Now, though, consider the awkward position in which that doctor must have found himself, as do all people caught in the orbit of Trump: Utter the ridiculous, or pack. Do even the most ardent Trump supporters believe that, with a few fewer Big Mac and Filet of Fish sandwiches a day, he could live to 200?

For some reason, that sounded particularly absurd, if there’s a way to distinguish one utterance from another. We expect a press lackey to proclaim the Earth’s largest inauguration. We expect a toadie to hail Trump as the force to “revolutionize reality TV.” We’d even expect neo Nazis and the religious right (sorry for the redundancy) to, well, vote for him. You expect crazy shit.

But this doc probably has friends. Maybe doctor friends. What do they say when he comes to poker night? Do they tease him for a Biblical diagnosis? Raise the nickel-a-hand game to $5,000 a card? SeanTuck either didn’t know or didn’t care, so proud were they with Donnie’s perfect score.

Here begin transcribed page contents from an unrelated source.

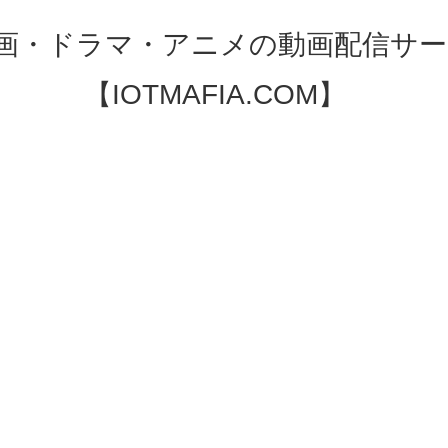
映画・ドラマ・アニメの動画配信サー
【IOTMAFIA.COM】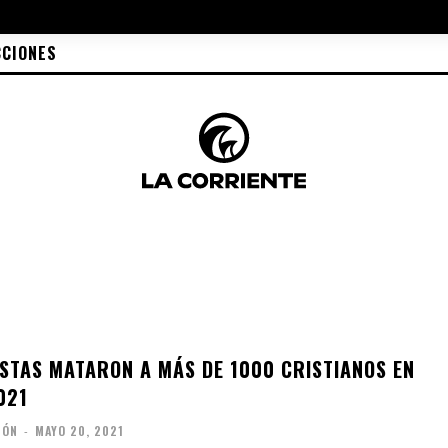
CCIONES
ISTAS MATARON A MÁS DE 1000 CRISTIANOS EN
021
IÓN
-
MAYO 20, 2021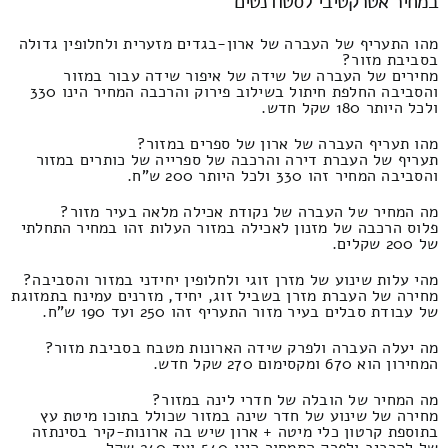
במחיר אטרקטיבי לסטודנטים
מהו התעריף של העברה של ארון-בגדים מזערית ולחלופין גדולה
בסביבת מזור?
מחירים של העברה של שידה של איפור שידה עבור במזור
והסביבה החלפת חיתול בשילוב פירוק והרכבה המחיר הינו 330
ולכל היותר 180 שקל חדש.
מהו תעריף העברה של ארון של ספרים במזור?
תעריף של העברת דירה והרכבה של ספרייה של כותרים במזור
והסביבה המחיר זהו 330 ולכל היותר 200 ש"ח.
מה המחיר של העברה של נקודת אכילה מלאה בעיר מזור?
פלוס הרכבה של מזנון לאכילה במזור העלות זהו במחיר התחלתי
של 200 שקלים.
מהי עלות שינוע של מזרן זוגי ולחלופין יחידני במזור והסביבה?
מחירה של העברת מזרן בשביל זוג, יחיד, מזרנים עמינח בתמזוגת
של עבודת סבלים בעיר מזור התעריף זהו 250 ועד 190 ש"ח.
מה יעלה העברה ולפרק שידה הארונות מטבח בסביבת מזור?
המחירון הוא 670 ומקסימום 270 שקל חדש.
מה המחיר של הובלה של חדרי לינה במזור?
מחירה של שינוע של חדר שינה במזור שכולל בתוכו מיטת עץ
בתוספת קרטון כלי מיטה + ארון שיש בה ארונות-קיר בסינתזה
של להרכיב ולפרק התמחור הינו 540 ועד 240 שקל.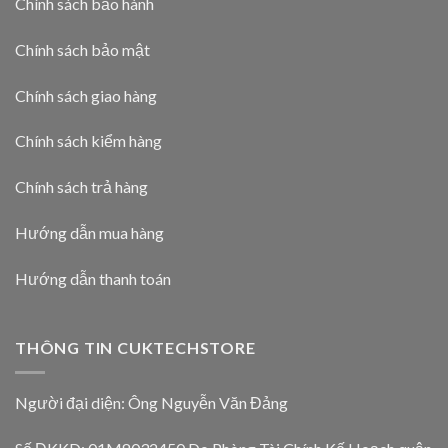
Chính sách bảo hành
Chính sách bảo mật
Chính sách giao hàng
Chính sách kiểm hàng
Chính sách trả hàng
Hướng dẫn mua hàng
Hướng dẫn thanh toán
THÔNG TIN CUKTECHSTORE
Người đại diện: Ông Nguyễn Văn Đảng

Just for kicks, I looked up the Montreal Cognitive Assessment (MoCA), a test usually given to Parkinson’s patients. While lots of folks have reprinted the image above, what’s interesting is the stuff below: the rest of the test. So here it is. All of it. Try NOT to get a perfect score: 

Now, for some factslaps our baboon-in-chief could likely not read, let alone know:

  • In the Norwegian town of Longyearbyen, it is illegal to die.
  • In a study following the lives of 19,000 kids for 10 years, video games had no negative social behavior effects on the children.
  • In 2010, a group of 15 monkeys escaped a research institute in Japan by using trees to catapult themselves over a 17 ft high electric fence.
  • Stifling a sneeze by clamping your nose and mouth shut can rupture your throat.
  • During the Columbine massacre, two 20 pound propane bombs were planted in the school cafeteria right before lunch. Had the bombs not fail to detonate, it’s estimated that 488 students would have been killed or severely injured.
  • A sophomaniac is a person who’s under the delusion that they are extremely intelligent.
  • In 2015, a man sued Red Bull stating that after 10 years of consuming the product, he received no wings, enhanced physical nor intellectual performance.